* [Supplied records]:
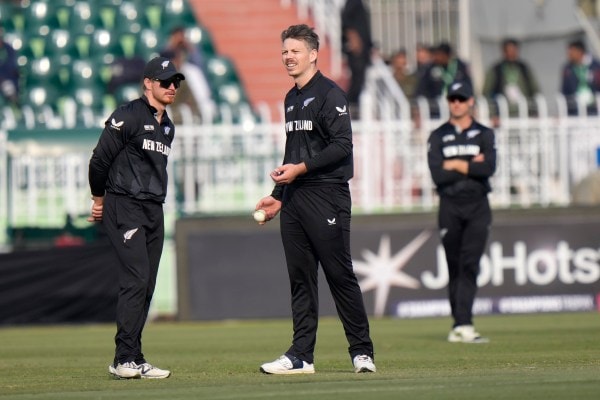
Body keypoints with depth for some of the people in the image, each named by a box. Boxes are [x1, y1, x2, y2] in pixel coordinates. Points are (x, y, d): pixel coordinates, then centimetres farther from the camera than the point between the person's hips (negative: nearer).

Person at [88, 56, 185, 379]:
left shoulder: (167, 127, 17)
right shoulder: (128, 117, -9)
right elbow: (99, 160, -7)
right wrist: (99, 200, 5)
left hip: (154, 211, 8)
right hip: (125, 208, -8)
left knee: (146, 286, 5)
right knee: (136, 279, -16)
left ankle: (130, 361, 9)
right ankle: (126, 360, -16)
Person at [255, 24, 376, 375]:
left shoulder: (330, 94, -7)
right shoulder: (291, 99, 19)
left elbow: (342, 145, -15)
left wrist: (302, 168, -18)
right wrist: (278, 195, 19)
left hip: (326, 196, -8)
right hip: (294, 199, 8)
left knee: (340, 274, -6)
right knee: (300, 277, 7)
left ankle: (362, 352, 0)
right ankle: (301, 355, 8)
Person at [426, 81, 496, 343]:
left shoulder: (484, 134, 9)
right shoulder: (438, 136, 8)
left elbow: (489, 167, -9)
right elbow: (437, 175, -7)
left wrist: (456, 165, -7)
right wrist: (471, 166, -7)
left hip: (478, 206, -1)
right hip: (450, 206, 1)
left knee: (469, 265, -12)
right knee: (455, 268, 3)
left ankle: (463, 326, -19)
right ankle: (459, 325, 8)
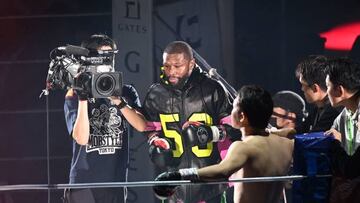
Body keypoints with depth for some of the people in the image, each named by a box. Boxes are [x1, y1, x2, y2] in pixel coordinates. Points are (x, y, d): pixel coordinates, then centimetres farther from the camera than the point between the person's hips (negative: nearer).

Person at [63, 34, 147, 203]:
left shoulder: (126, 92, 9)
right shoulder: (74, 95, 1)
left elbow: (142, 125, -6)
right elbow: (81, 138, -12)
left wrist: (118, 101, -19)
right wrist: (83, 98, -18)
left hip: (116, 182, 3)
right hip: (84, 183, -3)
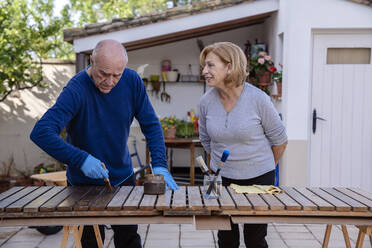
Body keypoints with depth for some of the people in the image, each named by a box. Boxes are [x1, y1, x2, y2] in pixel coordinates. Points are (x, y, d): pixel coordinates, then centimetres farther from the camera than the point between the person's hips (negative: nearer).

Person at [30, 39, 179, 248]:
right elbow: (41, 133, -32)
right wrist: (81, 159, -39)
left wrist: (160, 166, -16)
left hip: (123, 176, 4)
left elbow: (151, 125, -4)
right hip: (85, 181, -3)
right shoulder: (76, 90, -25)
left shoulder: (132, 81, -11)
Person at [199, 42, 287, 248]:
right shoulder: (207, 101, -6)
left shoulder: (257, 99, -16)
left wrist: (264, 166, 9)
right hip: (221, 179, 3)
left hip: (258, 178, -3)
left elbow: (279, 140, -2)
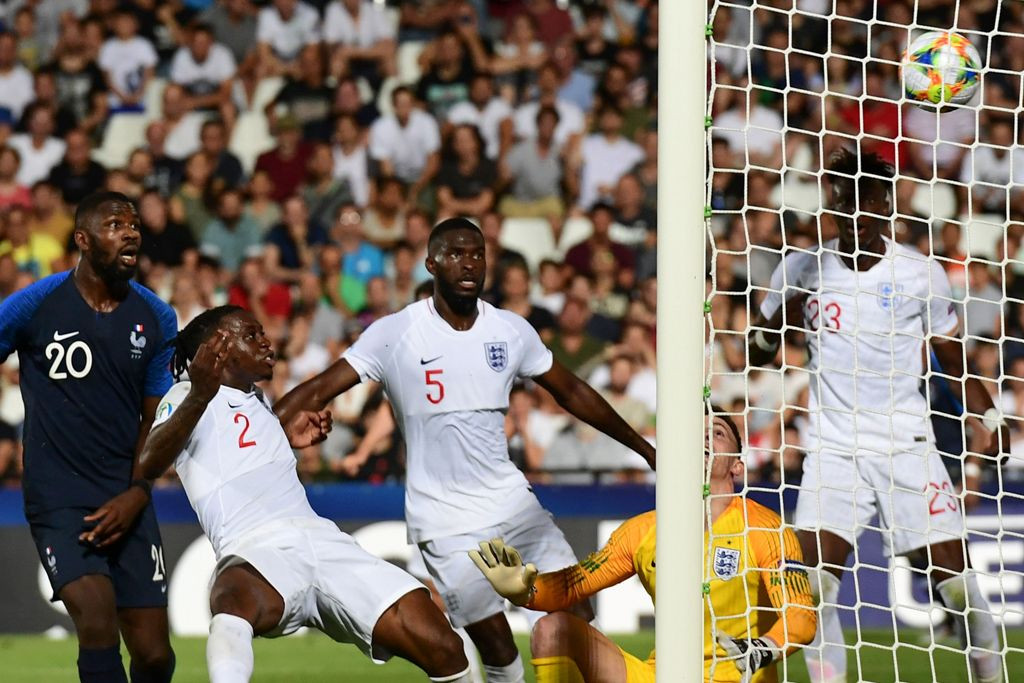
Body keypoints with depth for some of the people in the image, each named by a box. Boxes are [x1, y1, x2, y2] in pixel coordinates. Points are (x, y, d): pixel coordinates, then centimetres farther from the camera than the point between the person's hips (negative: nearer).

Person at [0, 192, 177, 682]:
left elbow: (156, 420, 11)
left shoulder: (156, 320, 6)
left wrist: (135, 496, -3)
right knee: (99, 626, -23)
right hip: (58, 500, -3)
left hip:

* [Problem requirements]: Please rewrite only the part of the records that opens with the line containing "right ankle: (301, 355, 8)" and closes with the line containing "left hip: (478, 206, -1)", replacing "Person" with "Figure" and leaving everything else unchanged.

* [Answer for this exercise]:
right ankle: (301, 355, 8)
Figure at [426, 81, 496, 343]:
left shoulder: (484, 134, 9)
right shoulder: (438, 136, 8)
left elbow: (489, 167, -9)
right elbow: (437, 175, -7)
left wrist: (456, 165, -7)
right wrist: (471, 166, -7)
left hip: (478, 206, -1)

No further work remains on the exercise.